I once went to see my dad’s amateur dramatic company put on The Crucible – a three-hour production. There were four prompts in the first fifteen minutes. I knew I was in for a long night.
Fifteen minutes into Once Upon a Time in London’s cod Cockney, crass, gangster crap and the same sinking feeling suffocated me.
New to Netflix and waved promoted as if it’s proud of it, Once Upon a Time in London is directed by Simon Rumley and boasts Terry Stone as its leading thespian. Terry Stone, an actor who has been in every one of the Rise of the Footsoldier football hooligan filmic abominations, is perfect for Once Upon a Time in London. Perfect in that he’s crap and a great indication that the film will be too.
There’s no doubt that Netflix is in part guilty of a throwaway culture the internet has thrust upon us, just as Bumble and Give Me Sport are. However, the fact you can turn off rubbish like Once Upon a Time in London is a boon.

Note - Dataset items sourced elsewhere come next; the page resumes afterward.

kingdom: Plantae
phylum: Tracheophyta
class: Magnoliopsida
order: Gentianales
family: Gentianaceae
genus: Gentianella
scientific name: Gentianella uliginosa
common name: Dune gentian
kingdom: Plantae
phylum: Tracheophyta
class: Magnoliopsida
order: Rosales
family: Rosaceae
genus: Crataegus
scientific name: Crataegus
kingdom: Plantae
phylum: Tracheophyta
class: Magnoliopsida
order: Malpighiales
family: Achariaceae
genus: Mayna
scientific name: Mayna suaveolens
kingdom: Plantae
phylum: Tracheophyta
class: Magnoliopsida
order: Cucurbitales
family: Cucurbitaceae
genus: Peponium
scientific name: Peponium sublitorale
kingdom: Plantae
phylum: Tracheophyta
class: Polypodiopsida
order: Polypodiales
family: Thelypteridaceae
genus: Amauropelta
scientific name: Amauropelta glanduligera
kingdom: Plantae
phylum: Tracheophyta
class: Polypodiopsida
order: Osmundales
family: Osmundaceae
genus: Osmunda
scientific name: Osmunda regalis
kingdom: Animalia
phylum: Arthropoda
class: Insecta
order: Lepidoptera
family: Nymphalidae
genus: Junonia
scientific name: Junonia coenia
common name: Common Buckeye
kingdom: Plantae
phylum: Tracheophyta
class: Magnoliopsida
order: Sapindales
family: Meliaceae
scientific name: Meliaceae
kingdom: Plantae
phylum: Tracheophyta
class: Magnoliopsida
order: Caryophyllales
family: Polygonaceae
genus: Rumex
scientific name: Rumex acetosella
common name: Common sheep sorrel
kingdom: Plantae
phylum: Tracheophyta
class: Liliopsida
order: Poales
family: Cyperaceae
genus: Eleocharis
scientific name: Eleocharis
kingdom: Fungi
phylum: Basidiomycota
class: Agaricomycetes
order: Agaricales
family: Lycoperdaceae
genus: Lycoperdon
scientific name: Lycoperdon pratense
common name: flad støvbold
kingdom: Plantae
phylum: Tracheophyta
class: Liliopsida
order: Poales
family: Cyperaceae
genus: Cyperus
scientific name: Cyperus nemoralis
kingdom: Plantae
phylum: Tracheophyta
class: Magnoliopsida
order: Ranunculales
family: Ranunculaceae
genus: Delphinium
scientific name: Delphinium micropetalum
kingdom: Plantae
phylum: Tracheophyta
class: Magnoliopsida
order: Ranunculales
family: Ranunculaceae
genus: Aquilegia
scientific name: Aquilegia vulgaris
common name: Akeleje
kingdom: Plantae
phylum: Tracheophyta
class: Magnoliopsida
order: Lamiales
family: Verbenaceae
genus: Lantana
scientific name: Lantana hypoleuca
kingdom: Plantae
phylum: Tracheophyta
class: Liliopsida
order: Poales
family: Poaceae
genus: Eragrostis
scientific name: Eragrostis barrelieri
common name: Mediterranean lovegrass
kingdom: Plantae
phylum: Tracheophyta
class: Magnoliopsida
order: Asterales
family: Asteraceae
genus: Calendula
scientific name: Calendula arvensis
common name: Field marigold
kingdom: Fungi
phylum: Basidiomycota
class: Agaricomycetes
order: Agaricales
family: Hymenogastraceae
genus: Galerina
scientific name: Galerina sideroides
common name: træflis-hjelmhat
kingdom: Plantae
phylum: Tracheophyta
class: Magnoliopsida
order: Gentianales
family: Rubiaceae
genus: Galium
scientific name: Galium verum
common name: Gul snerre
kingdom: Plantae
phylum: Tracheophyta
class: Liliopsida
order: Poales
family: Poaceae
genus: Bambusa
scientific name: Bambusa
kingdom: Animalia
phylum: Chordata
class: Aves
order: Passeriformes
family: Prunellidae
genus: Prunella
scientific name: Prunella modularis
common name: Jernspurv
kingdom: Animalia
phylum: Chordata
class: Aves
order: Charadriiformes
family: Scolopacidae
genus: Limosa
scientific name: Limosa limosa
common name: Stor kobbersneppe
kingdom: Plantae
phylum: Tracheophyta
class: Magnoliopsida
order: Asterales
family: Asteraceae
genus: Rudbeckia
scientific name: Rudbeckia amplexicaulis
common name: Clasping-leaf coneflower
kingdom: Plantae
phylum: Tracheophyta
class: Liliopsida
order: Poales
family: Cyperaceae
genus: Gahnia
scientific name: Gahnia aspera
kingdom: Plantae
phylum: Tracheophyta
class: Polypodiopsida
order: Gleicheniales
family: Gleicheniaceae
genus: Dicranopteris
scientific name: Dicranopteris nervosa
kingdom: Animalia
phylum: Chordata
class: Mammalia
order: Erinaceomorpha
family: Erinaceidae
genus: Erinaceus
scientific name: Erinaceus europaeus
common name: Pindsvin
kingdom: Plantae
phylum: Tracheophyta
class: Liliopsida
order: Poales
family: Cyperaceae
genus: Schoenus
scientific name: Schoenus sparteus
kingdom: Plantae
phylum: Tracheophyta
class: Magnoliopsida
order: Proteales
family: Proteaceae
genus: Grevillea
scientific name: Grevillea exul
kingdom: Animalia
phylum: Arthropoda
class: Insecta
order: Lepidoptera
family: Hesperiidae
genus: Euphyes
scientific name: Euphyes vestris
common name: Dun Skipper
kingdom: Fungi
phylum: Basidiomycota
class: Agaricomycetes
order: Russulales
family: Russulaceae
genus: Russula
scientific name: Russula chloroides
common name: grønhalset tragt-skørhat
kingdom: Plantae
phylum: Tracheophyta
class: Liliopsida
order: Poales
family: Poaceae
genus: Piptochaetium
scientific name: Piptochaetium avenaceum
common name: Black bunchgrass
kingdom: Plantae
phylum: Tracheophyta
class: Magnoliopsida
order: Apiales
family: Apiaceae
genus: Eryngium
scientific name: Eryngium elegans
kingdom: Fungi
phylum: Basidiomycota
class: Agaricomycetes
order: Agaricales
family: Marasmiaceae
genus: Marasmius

Where my dad’s The Crucible improved (no more prompts), Once Upon a Time in London only gets worse. It plumbs the depths of stereotypes and stilted acting. Even the violence can’t save it. The accents and the affects are awful – there isn’t a single part of it which attempts to disguise how bad it is.
There’s an old adage that nobody sets out to make a bad movie. That’s rather scary in Once Upon a Time in London’s case, because surely everyone involved knew they were stepping in a giant turd from the first frame?